In 2016, 60 percent of Americans answered affirmatively.
And this is where we turn our gaze to the future of American drug policy, because this momentum — which truly gained steam with Colorado and Washington’s historic votes to legalize adult-use pot in 2012 — is undeniable and unquestionably a movement of the people.
So what’s next for legalization?
First, we’ll see a focus on the movement’s recent wins — perhaps most notably in California, Florida and Massachusetts.
California has long been the world’s most important hub for 420 culture and cannabis cultivation, even before the monumental passage of Proposition 215 in 1996, which made the state the first in the U.S. to legalize medical pot.
California Lieutenant Gov. Gavin Newsom, a favored gubernatorial candidate in the state in 2018, strongly supported the cannabis-legalizing Prop 64 there and will likely lead other politicos through the extensive regulatory process to come. With its ideal growing climate and extensive history with the plant, look to California eventually making a play for legal, interstate commerce in the weed sector — supplying America (and beyond) with almonds, pinot noir, avocados, pistachios and cannabis.
Massachusetts will evolve into a major player because of its population base and proximity to other East Coast hubs, as the Bay State and Maine will soon become the first localities to sell adult-use marijuana in the eastern United States. Florida, as the U.S.’s fourth-most populous state and the grayest state in the nation with 19 percent of its population over 65, will inevitably evolve into an medical marijuana juggernaut.
It helps that Florida residents are open to medical marijuana. After a 2014 initiative barely failed, Amendment 2 passed this Election Day with more than 71 percent support.
Next, the cannabis industry is already focused on the work ahead in D.C. Their work starts in Congress, which recently became more marijuana-friendly with the election of several leaders who support drug reform policies. The push will continue in the White House, where a President Trump has previously supported the legal states’ experiments — but where a potential cabinet involving anti-pot N.J. Gov. Chris Christie and former New York City Mayor Rudy Giuliani could complicate things.
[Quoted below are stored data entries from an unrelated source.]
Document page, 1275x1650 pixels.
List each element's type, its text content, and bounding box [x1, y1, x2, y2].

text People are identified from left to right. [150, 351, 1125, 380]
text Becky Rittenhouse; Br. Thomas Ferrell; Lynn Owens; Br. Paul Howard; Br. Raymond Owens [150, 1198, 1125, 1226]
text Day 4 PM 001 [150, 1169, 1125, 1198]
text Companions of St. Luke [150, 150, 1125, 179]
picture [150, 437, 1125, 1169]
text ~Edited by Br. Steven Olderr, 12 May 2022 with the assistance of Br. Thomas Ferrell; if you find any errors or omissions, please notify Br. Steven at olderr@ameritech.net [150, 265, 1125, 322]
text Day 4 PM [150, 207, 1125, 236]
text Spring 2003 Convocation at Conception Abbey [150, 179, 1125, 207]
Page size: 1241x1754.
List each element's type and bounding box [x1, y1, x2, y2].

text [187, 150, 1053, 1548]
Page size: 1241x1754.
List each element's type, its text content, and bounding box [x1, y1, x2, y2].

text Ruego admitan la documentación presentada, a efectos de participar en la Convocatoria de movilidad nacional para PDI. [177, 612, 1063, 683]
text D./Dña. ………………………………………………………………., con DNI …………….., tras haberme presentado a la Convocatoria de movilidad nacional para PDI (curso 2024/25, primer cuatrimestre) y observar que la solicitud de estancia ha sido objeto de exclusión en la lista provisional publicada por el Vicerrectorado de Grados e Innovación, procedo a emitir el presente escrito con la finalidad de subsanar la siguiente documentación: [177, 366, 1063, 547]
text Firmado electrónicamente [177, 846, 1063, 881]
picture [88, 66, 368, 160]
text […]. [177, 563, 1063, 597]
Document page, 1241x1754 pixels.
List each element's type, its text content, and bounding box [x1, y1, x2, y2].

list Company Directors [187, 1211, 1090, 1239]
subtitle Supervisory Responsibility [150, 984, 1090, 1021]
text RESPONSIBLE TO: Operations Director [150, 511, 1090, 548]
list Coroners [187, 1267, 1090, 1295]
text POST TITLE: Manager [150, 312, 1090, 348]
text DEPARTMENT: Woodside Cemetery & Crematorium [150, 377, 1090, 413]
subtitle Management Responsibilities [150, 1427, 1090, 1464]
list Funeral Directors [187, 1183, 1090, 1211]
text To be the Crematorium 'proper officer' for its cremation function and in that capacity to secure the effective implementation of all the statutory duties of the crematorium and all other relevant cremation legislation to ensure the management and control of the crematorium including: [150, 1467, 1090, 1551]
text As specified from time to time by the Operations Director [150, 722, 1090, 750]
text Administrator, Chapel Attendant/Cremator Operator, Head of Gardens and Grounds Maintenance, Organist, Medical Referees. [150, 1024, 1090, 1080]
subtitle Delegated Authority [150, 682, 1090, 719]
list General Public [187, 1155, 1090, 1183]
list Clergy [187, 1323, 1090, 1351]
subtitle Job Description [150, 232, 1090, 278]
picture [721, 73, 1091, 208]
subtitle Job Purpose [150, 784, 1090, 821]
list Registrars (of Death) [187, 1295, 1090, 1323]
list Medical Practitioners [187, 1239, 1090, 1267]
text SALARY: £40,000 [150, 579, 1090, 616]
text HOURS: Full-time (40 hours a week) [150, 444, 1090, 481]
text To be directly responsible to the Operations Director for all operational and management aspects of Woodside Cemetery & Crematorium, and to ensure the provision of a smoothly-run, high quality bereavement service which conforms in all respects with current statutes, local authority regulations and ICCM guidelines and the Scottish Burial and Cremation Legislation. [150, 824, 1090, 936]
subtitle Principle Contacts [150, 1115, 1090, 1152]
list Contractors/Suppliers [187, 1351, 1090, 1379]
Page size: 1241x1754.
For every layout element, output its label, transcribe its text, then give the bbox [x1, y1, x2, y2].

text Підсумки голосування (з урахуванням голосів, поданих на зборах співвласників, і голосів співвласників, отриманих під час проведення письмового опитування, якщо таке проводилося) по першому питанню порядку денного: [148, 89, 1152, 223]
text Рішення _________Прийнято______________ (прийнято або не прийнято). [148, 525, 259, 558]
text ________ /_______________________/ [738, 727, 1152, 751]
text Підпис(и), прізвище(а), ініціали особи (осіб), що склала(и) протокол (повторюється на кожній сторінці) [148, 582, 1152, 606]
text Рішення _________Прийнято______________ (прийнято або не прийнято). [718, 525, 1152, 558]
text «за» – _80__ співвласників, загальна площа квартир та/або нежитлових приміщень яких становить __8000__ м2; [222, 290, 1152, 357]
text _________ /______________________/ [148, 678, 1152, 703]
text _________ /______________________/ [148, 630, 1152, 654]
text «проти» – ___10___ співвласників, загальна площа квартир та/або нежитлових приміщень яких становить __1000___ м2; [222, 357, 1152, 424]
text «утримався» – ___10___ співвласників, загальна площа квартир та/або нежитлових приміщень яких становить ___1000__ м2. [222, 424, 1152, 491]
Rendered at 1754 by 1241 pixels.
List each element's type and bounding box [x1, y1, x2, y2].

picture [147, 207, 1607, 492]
And finally, the country’s top legalization activists — organizations including the Drug Policy Alliance, the Marijuana Policy Project, Americans for Safe Access, the National Cannabis Industry Association and others — are already looking toward the mid-term elections in 2018 and the next presidential election year in 2020.
Once this election’s measures fall into place, nearly a quarter of Americans will live in a state that allows the recreational use of cannabis. Given how votes in 2012, 2014 and 2016 have gone, just imagine what that number will look like in 2020.